Grassley Schedules Hearing on Misconduct in the Federal Judiciary
Following lackluster proposals from the courts, Committee will examine harassment in the judiciary
WASHINGTON – Following the release yesterday of a report on workplace misconduct by the Administrative Office of U.S. Courts (AOUSC), Senate Judiciary Committee Chairman Chuck Grassley announced a hearing on the topic of sexual harassment and other workplace misconduct in the federal judiciary. Grassley also released the following statement:
“The Chief Justice of the United States and his team have had nearly six months to draft a report and propose serious solutions to the problem of sexual harassment and other workplace misconduct in the federal judiciary. After the Kozinski scandal and other allegations, it was a real chance to undertake reforms. But in too many ways, this vague report kicks the can down the road. It leaves to other part-time advisory committees the key task of formulating specific policy changes. It appears victims could be left wondering to whom they can report, with little instruction or transparency in the process or resolution.
“Nearly every federal agency has an independent watchdog guarding against misconduct. And all federal entities—except the courts—have meaningful remedies, guidelines and procedures for addressing workplace harassment. It’s time for the federal judiciary to catch up.”
On Wednesday, June 13, 2018, the Senate Judiciary Committee will hold a hearing titled: “Confronting Sexual Harassment and Other Workplace Misconduct in the Federal Judiciary.” The hearing will take place at 10 a.m. in Room 226 of the Dirksen Senate Office Building.

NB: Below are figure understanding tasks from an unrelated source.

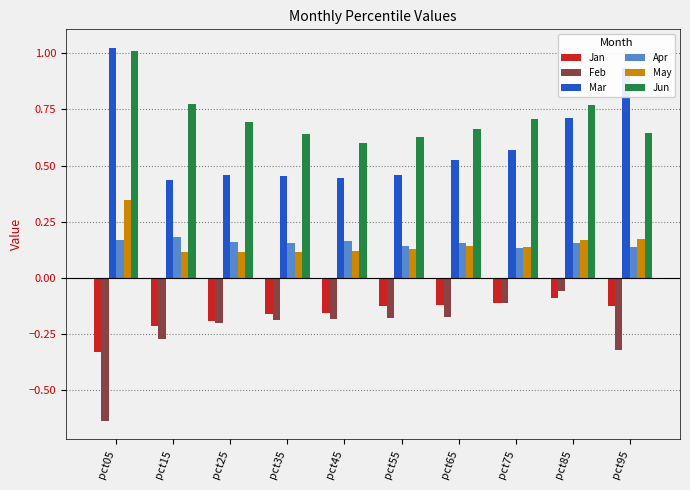

Is the value of Jan at pct45 greater than the value of Apr at pct15?

No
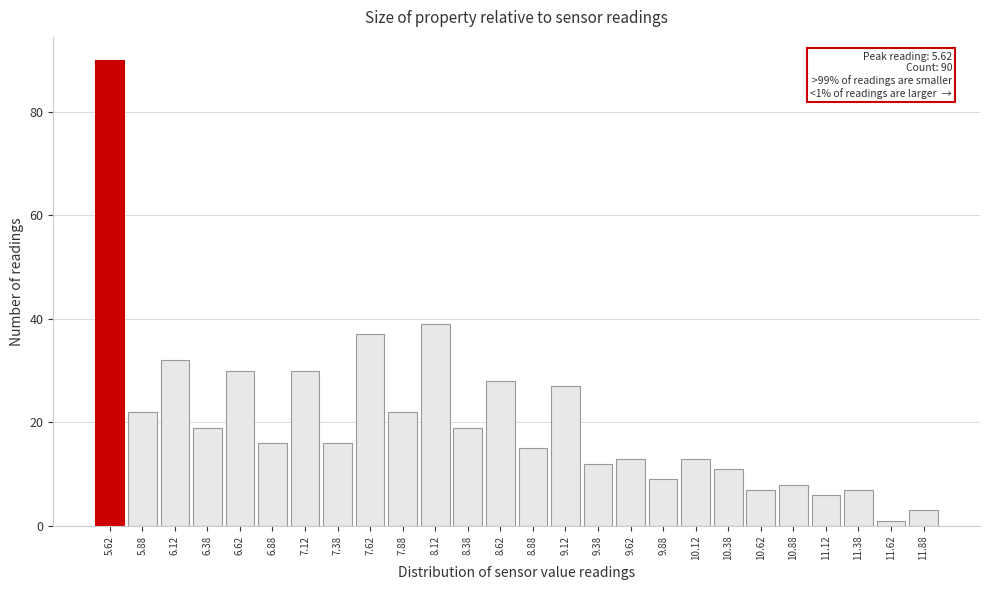

Which range on the x-axis has the tallest bar?

5.50 to 5.75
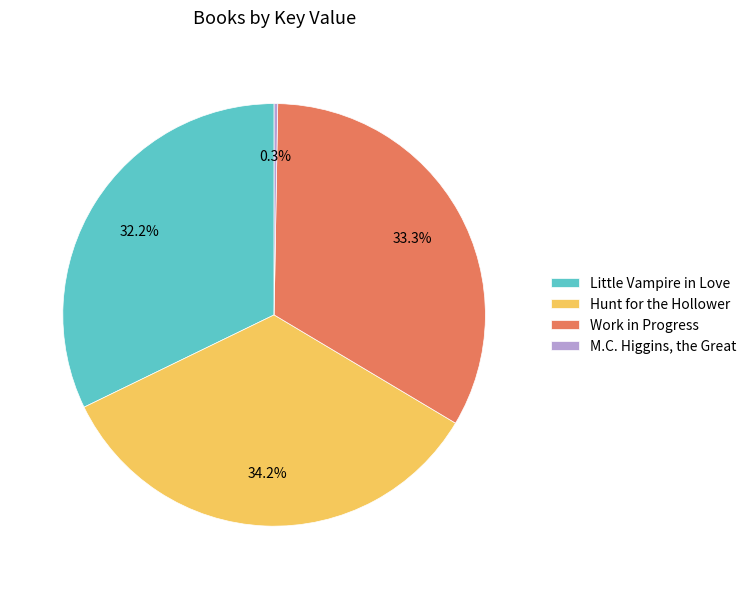

Which category has the biggest portion of the pie?

Hunt for the Hollower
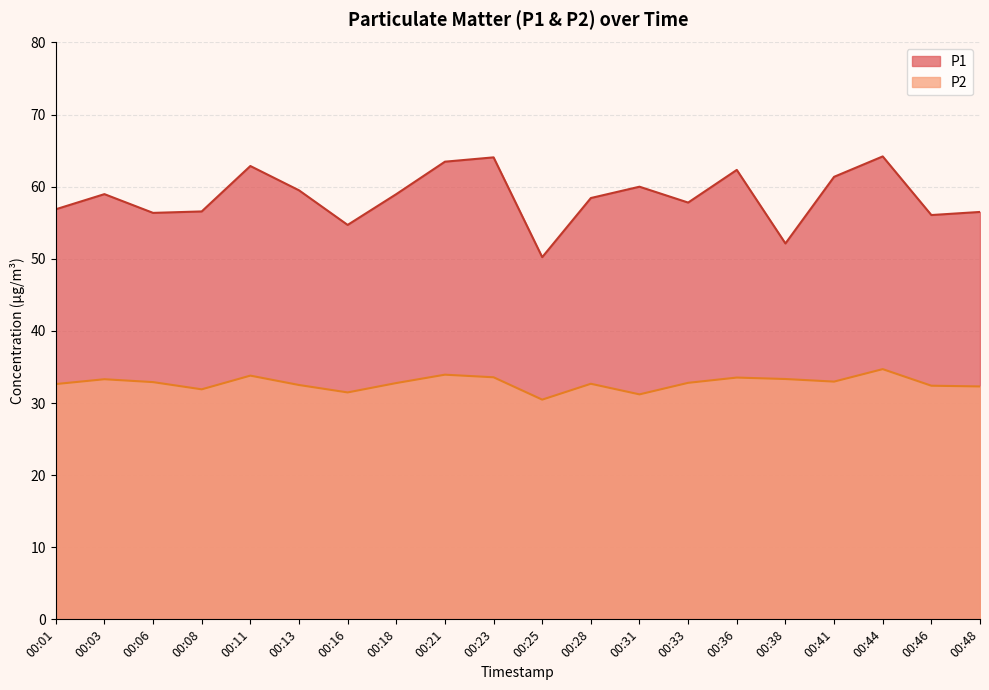

List the series in order of their peak value, lowest first.

P2, P1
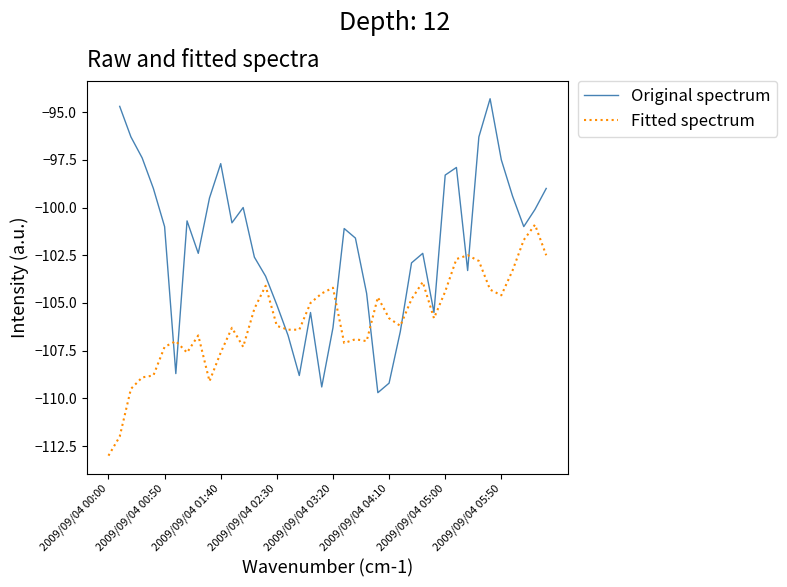

What is the highest value of the Fitted spectrum series?

-100.9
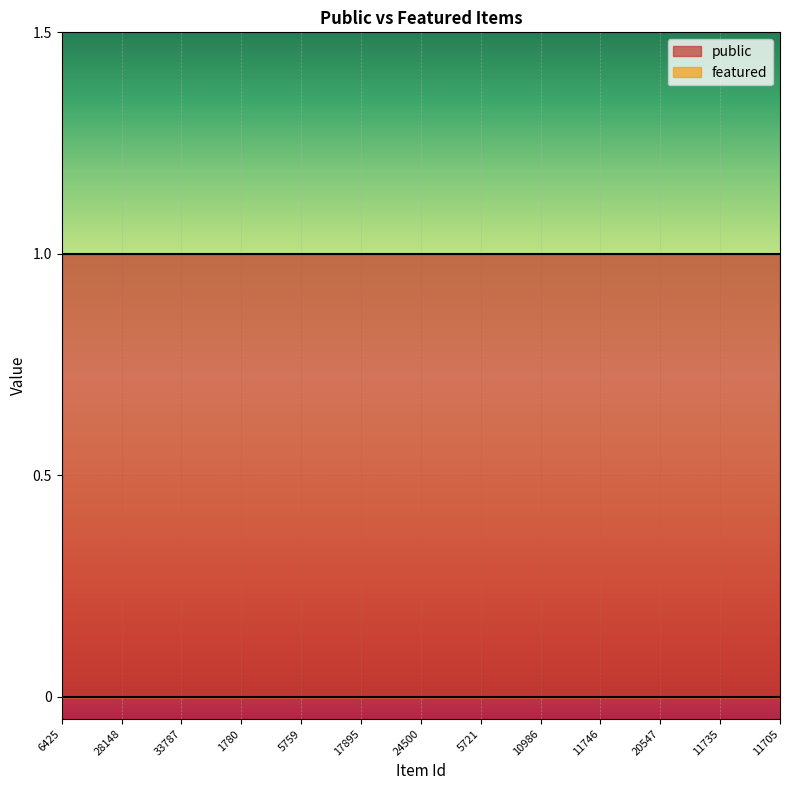

The public series shows 1 at 11735. True or false?

True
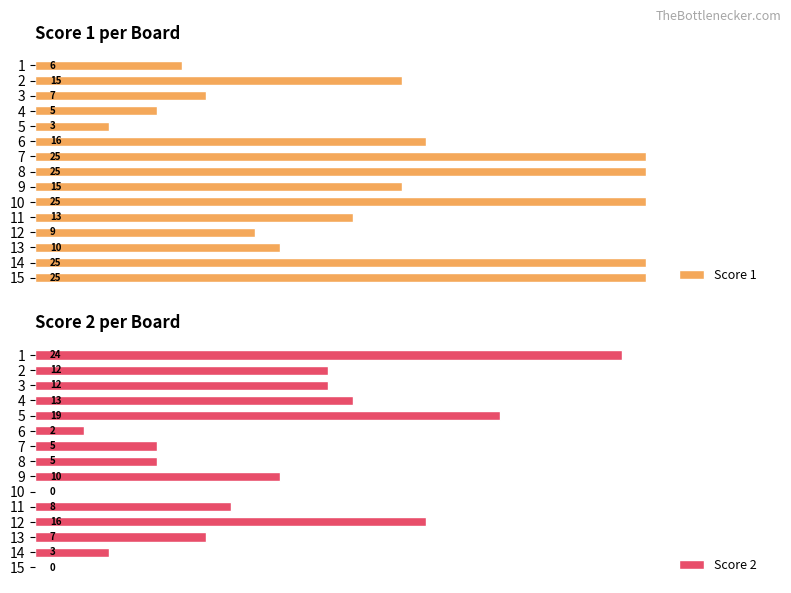

How many data points in Score 1 are above 15?

6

Grassley first began seeking information regarding AOUSC’s processes to respond to internal reports of waste, fraud, abuse and mismanagement following whistleblower complaints last year. After public reports on judicial misconduct and more than a dozen allegations of sexual misconduct by Ninth Circuit Judge Alex Kozinski, Grassley instructed his staff to work with the AOUSC on a finding a way to prevent such misconduct in the future and hold accountable those who commit it.